Em marcha histórica, 200 mil ocupam Brasília contra as reformas do governo

#OcupaBrasília

Em marcha histórica, 200 mil ocupam Brasília contra as reformas do governo Destaque

Em marcha histórica, 200 mil ocupam Brasília contra as reformas do governo
 
 

Brasília foi tomada nesta quarta-feira (24) por cerca de 200 mil manifestantes, vindos de várias partes do País, que, portando bandeiras, faixas, cartazes e balões, marcharam pela Esplanada dos Ministérios exigindo a retirada das nefastas propostas de reforma da Previdência e trabalhista e a saída do ilegítimo Michel Temer, com a convocação de eleições diretas.

Foi o #OcupaBrasília, considerado o maior protesto já realizado na Capital e o primeiro de rua promovido pelos movimentos sindical e sociais após delações dos donos da JBS colocarem o nome de Michel Temer no epicentro dos escândalos políticos decorrentes das investigações da Operação Lava-Jato.

A movimentação começou ainda na noite dessa terça-feira (23), com a chegada de delegações vindas de vários Estados - Brasília recebeu 500 ônibus com caravanas, que se concentraram no Estádio Mané Garrincha, de onde os trabalhadores saíram em marcha às 11h desta quarta-feira. No trajeto pelo Eixo Monumental, mais pessoas foram se juntando à mobilização, pacificamente.

Faixas e placas com dizeres contra as reformas predominaram no protesto, que também. No caminhão de som, os organizadores gritavam e cantavam "Um, dos, três, quatro, cinco mil, parem as reformas ou paramos o Brasil". Também eram ouvidos gritos de Fora, Temer e eleições diretas já!

O presidente do Sindicato, Eduardo Araújo, presente no ato, declarou que as manifestações não acabaram hoje. “O próximo passo será uma greve geral de 48 horas, a ser organizada pelo movimento sindical”.

Também presente no ato, a bancária e deputada federal Erika Kokay (PT/DF) reforçou as críticas às reformas “que retiram direitos do trabalhador e que custaram muitas marcas na pele e na alma deste país”. E avisou: “Não toquem nos nossos direitos. Querem nos calar com gás de pimenta, mas não vão conseguir”.

Marianna Coelho, secretária de Assuntos Jurídicos do Sindicato, destacou: “Essa marcha contra as reformas e contra esse governo que quer retirar direitos dos trabalhadores é para mostrar a força da classe trabalhadora e para que cada um se sinta representado por esses cerca de 200 mil trabalhadores aqui presentes”.

“Esta pressão dos trabalhadores é extremamente importante porque está em jogo os nossos direitos, conquistados com muitas lutas. Somos contra as reformas da Previdência e trabalhista. Nenhum direito a menos.
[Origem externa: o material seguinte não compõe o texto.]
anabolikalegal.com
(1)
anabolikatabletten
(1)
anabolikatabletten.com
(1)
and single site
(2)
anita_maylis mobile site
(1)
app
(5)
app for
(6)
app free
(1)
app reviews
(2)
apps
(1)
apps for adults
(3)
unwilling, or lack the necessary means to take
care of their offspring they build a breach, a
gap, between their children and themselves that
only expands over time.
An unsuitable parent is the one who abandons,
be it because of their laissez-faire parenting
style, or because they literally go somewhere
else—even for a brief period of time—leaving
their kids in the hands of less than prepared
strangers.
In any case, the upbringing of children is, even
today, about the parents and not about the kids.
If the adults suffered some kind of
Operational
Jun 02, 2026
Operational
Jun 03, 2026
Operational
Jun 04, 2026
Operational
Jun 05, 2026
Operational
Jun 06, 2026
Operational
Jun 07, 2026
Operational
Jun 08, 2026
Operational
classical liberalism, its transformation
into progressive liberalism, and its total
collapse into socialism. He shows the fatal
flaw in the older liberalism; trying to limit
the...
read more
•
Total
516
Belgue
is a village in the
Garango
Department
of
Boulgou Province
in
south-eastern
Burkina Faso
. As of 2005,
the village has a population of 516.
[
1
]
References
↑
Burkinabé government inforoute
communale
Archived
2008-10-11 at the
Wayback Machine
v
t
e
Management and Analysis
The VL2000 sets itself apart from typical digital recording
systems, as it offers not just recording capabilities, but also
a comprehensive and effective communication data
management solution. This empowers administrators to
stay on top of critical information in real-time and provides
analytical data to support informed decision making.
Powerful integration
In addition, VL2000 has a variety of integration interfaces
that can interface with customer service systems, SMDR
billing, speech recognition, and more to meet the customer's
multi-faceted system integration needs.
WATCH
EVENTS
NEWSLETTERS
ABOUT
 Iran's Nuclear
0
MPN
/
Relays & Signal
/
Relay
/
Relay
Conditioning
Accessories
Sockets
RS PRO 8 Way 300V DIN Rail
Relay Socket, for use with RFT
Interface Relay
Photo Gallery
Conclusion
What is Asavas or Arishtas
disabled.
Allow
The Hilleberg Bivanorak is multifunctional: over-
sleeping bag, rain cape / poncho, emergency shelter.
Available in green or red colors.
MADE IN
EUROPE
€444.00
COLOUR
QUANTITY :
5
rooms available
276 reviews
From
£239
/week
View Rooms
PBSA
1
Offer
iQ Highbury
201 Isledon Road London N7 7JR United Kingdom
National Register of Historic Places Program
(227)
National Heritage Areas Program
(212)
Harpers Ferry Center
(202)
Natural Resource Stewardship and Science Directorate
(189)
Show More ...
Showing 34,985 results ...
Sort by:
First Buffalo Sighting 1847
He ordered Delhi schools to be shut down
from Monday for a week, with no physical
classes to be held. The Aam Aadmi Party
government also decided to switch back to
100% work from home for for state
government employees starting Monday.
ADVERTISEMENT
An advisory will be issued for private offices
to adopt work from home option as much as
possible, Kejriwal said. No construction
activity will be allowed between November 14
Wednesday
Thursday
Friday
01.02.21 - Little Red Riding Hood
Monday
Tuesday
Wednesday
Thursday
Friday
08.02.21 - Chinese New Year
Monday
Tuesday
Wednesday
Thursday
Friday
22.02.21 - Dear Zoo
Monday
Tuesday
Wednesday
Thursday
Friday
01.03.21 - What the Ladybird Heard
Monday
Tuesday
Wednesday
E o ato está lindo, cheio de trabalhadores”, comentou Fabiana Uehara, diretora da Contraf-CUT.

Wadson Boaventura, diretor da Fetec-CUT/CN, endossou: “Esse ato agrega todas as categorias em prol da defesa dos direitos dos trabalhadores para derrubar as reformas. O povo está mostrando ao governo que se faz necessário abrir uma interlocução com os trabalhadores. E esse ato coroa uma etapa que está bem próxima de uma Diretas Já e da renovação do congresso”.

Ivone Colombo, diretora da Fetec-CUT/CN, veio de Rondônia especialmente para se unir ao povo brasileiro. “Independente de partido, precisamos estar unidos para retirar todos os corruptos e defender nossos direitos”.

Repressão

O ato seguiu ordeiramente até alcançar o Congresso Nacional, onde, após o início de confronto entre um pequeno grupo de mascarados dos quais não se sabe a origem e a PM, a força policial passou a investir contra os trabalhadores que estavam pacificamente protestando, dando início a um grande tumulto.

Temer se aproveitou disso para convocar as Forças Armadas para a defesa da "ordem", tentando desviar o foco da cobertura midiática sobre a manifestação, buscando criminalizar os trabalhadores organizados que lutam pela preservação de seus direitos, lembrando os piores momentos da ditadura militar.